December 13, 2018

Machine Learning: A Belt and Suspenders Approach

By: Doug Levin, Member, Board of Directors, Reversing Labs

Machine_Learning_post


Definition: Belt and suspenders is a term used to mean conservatism and safety. More generally — as the use of both a belt and suspenders to hold up one's pants implies — having redundant safety procedures in place to eliminate all risk.

Investopedia

“Wearing a belt and suspenders together is far too busy and makes you look like you're trying to set the world record for wearing the heaviest pants.”

Business Insider

A belt and suspenders strategy won't win you any fashion awards, but it can save you from embarrassingly being caught with your pants down in a successful cyber-attack. Malware practitioners are not too proud to use any tactic to gain access to your data, so you must bring an arsenal of effective technologies to undress these new attacks even if the approach is a fashion faux pas. However, unlike wearing two devices to hold up your pants, cybersecurity professionals can combine overlapping technologies to provide significant synergies that exceed the sum of their parts. That makes a belt and suspenders approach a sound strategy for cybersecurity.

Several customers and prospects have inquired about how ReversingLabs compares with companies touting machine learning in their solutions. The answer is we embrace and use machine learning extensively in our products and services. If our file decomposition and static analysis technology is the "belt," then machine learning equates to the “suspenders” in our version of the strategy.

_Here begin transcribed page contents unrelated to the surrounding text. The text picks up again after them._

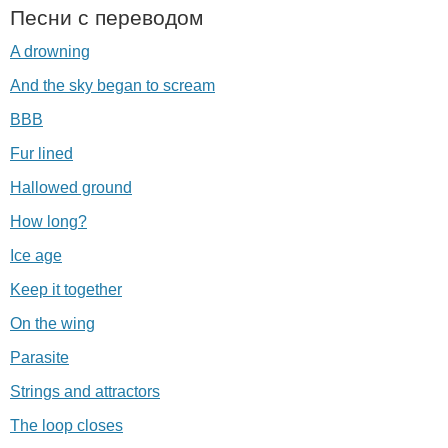
Песни с переводом
A drowning
And the sky began to scream
BBB
Fur lined
Hallowed ground
How long?
Ice age
Keep it together
On the wing
Parasite
Strings and attractors
The loop closes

Our belt, decomposition and static analysis, unpacks files to expose all internal objects stripping away obfuscation, archiving, encryption and compression. This provides security analysts, threat hunters, and forensic investigators with a clean and in-depth view into any file and the malware hidden inside. Security teams gain powerful visibility to any malware in these files, but because the approach does not require any previous knowledge of malware (think signatures), it is especially effective at uncovering previously unknown malware.

However, companies deal with massive amounts of files, many of which are hiding malware. No security team can look at all the files tied to events, let alone at files that look perfectly fine but in fact, are zero-day attacks. That is where machine learning comes in. Machine learning offers a practical approach to look across massive amounts of files to search out hidden malware.

Our suspenders, machine learning, and functional similarity analysis algorithms (let's call them the right and left suspender) classify files and malware on a massive scale – a powerful assist to the security team in searching across and prioritizing "files of interest."

Our left suspender is the ReversingLabs Functional Hashing Algorithms (RHA). RHA intelligently hashes a file's features rather than its bits, creating a massively scalable way to identify functionally similar malware. One RHA hash can identify thousands of functionally similar malware files even though each has a unique SHA-1 hash. A single RHA hash can also identify unknown malware variants based on their similarity to known malware.

Our right suspender is machine learning. Our machine learning models rapidly evaluate thousands of characteristics to classify new, unknown files by malware type (e.g., ransomware) at very high speed. Our approach to ML differs from other vendors in that we use malware objects from payloads that have been unpacked, extracted and de-obfuscated. That means ReversingLabs is training models that develop internal algorithms for identifying new attacks utilizing the payload’s internal components that are not visible to other vendors’ ML implementations. The result is excellent coverage, higher accuracy and more detections of new, sophisticated malware attacks.

Expanding on the "belt" part of our analogy, just as many people connect their cell phones to their belts, we also connect a few useful tools to our belt. Examples include dynamic analysis, global file intelligence, and YARA rules. In concert with static analysis and these added tools, ML plays a valuable role multiplying the eyes of the security analyst by thousands. Files classified by RHA and ML enable security teams to identify the riskiest files. Our “belt” technologies provide detailed information for analysis that is surfaced through static analysis, dynamic analysis and global file intelligence. Using this plethora of information, analysts can not only determine the intent and source of the attack but also pivot to similar malware for analysis and develop new defenses against like attacks via YARA rules. With ReversingLabs "belt and suspenders" approach, security teams can identify and respond to undetected malware in their infrastructures through integrated threat intelligence, hunting and response capabilities at enterprise scale.

ReversingLabs also keeps up with the latest malware styles on the cyber-attack "fashion runway." We've implemented ML to aid classification of the more than eight million files processed daily by our TitaniumCloud File Intelligence Service. Our models constantly train on the very latest malware that appears in-the-wild, continuously reducing the risk of both false positives and false negatives.

Security analytics and machine learning are presently over-hyped in the market as the latest answer to all bad things. Beyond the hype, however, these technologies, as part of a sound "belt and suspenders" strategy, are powerful tools to enhance and support the efforts of security teams. ReversingLabs utilizes these tools and more in our efforts to provide cutting-edge malware analysis products, and tools that you will undoubtedly hear more about in the coming months. So much for winning any fashion awards.